In Part 1, we went over such topics as price extremes, whole and half numbers, highs and lows, pivots, extensions, and Fibonacci retracements to further your knowledge of support and resistance. The best Forex training courses will give you insight into these concepts.
In Part 2, we’ll cover moving averages, clusters, trend channels, trading zones, and the balance point line, important aspects to support and resistance you should know. Your Forex strategy will benefit from concepts like the idea of support and resistance complementing each other and performing vital duties that the other requires.
We used our decades of experience in trading to come up with the balance point line to help you make trades. It is sylistically akin to the moving average, but contains a few subtle differences. It will take a certain interval of time and show you the price averages of each order. You can determine just how much time it will measure. Typically, the settings are defaulted to both 3 hours and one day for the time intervals; since the balance point line looks at how volatile the price may be in its activity, it’s very different from the moving average.
The moving average, on the other hand, just looks at how the prices average out over a certain period of time, whether it be minutes or days. You’ll see the line it indicates on the chart you have to look at. Certain mathematical formulas are used to figure out weighted, simple and exponential moving averages.
You can use moving averages and balance point lines to figure out support and resistance factors, but they are types of filters as well. You can learn more about filters in upcoming literature.

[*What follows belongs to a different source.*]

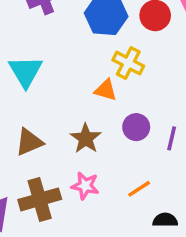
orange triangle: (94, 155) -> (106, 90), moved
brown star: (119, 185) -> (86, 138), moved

Traders can draw out the trend channels on your charts; they are basically trend lines with quadrants added to them. Trend channels typically possess 4 zones, and the support and resistance lie in the top and bottom lines that you find on the chart.
Trading Zones as another proprietary item you can use. You’ll have the expertise of a Top Gun analyst to show you places that you should either avoid or take advantage of. What types of places are these? Clusters are the names of these places as part of support and resistance.
If support and resistance areas overlap, they form clusters. One example of a cluster (and a Trading Zone) is an area that fits into a monthly R1 pivot, a Fibonacci extension, and a 20 period daily moving average, especially if they lied no more than 10 pips apart from the others. The market will reverse or stall in this area, or at least it most likely will.
Several Forex trading methods rely on the phrase, “once broken, support becomes resistance and resistance becomes support,” and it can help your efforts. If the market experiences upward movement and gets to a resistance area, especially more than once, it’ll break that resistance area and your profits will skyrocket! The ebb and flow of this particular market can lead the movement of the area to move up even more than you previously indicated, bouncing a bit from end to end. These cases show the resistance providing support for these trends, which you should take advantage of to your fullest potential.
You now know about trend channels, clusters, Trading Zones, moving averages, and the balance point line. You also can find out how to turn resistance to support and vice versa.
You can learn more about how to apply these concepts to real trading areas that approach support and resistance in another article. You can start using it yourself to great benefit.
Don’t take this article to be providing you with specific guidance for your Forex strategy. The only purpose is to show you other ways to alter your style of trading.